------ Data block ------

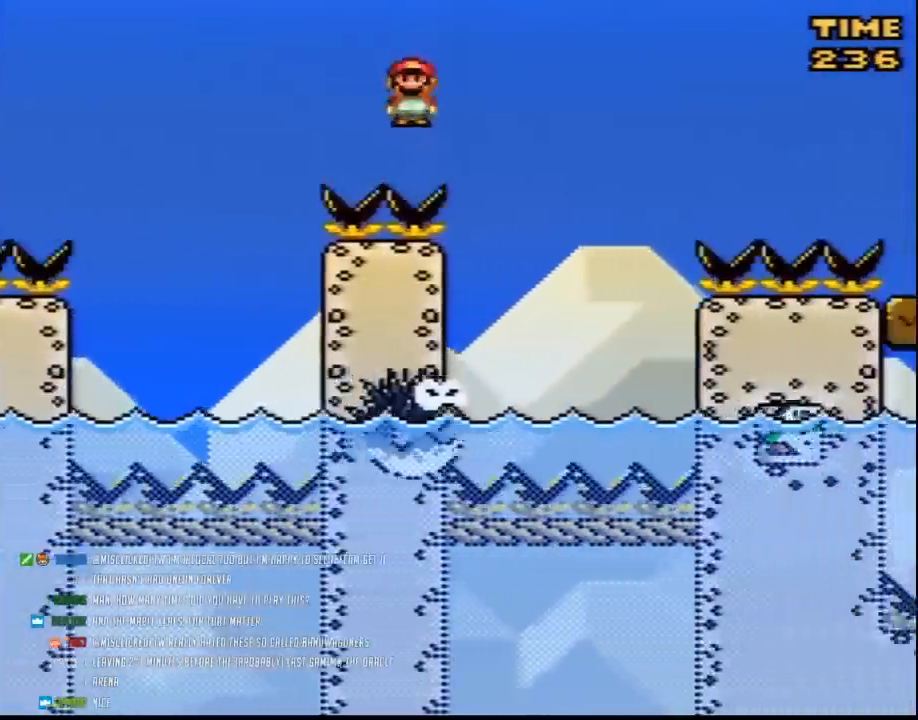
{"buttons": ["DPAD_RIGHT"], "events": [[267, "DPAD_LEFT", "down"], [267, "DPAD_RIGHT", "up"], [350, "DPAD_LEFT", "up"], [350, "DPAD_RIGHT", "down"]]}
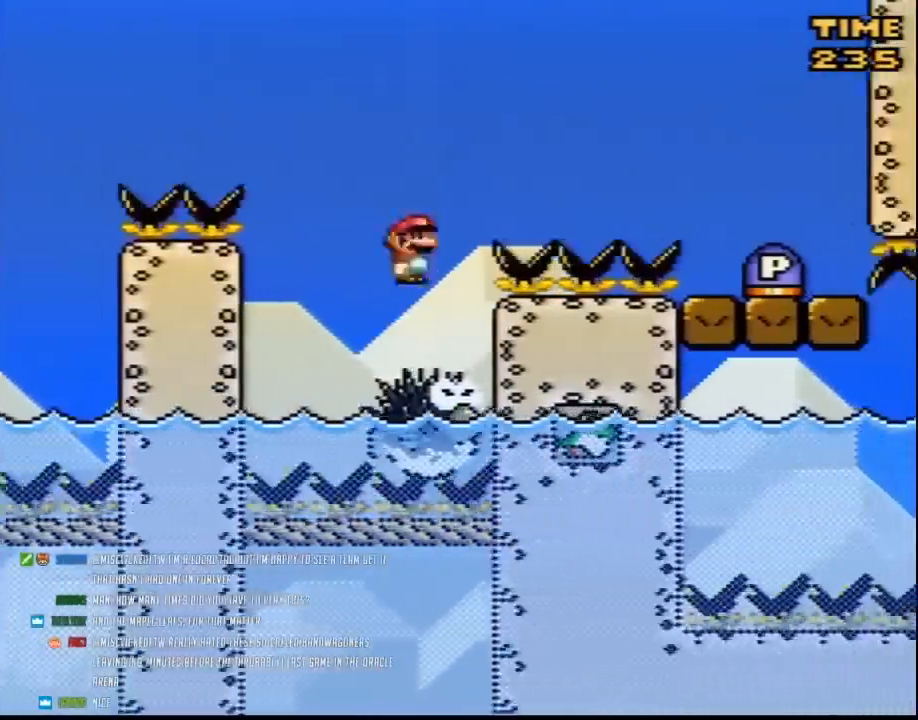
{"buttons": ["DPAD_RIGHT"], "events": []}
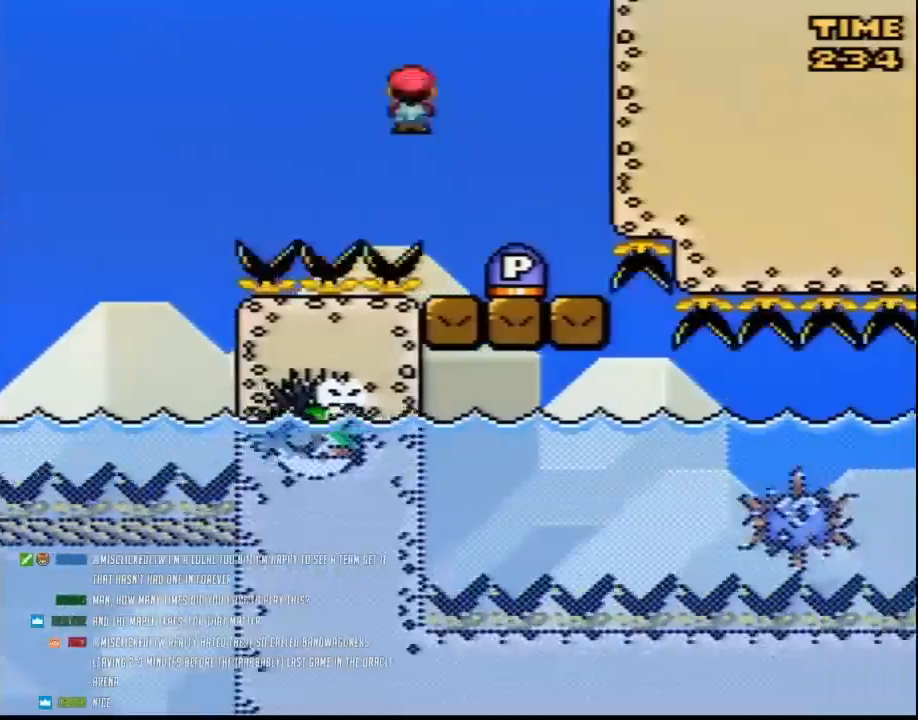
{"buttons": [], "events": [[50, "DPAD_RIGHT", "up"], [150, "DPAD_LEFT", "down"], [300, "DPAD_LEFT", "up"]]}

------

**Assignment**
Gather all lines with the string "down" from the data.

**Exercise answer**
{"buttons": ["DPAD_RIGHT"], "events": [[267, "DPAD_LEFT", "down"], [267, "DPAD_RIGHT", "up"], [350, "DPAD_LEFT", "up"], [350, "DPAD_RIGHT", "down"]]}
{"buttons": [], "events": [[50, "DPAD_RIGHT", "up"], [150, "DPAD_LEFT", "down"], [300, "DPAD_LEFT", "up"]]}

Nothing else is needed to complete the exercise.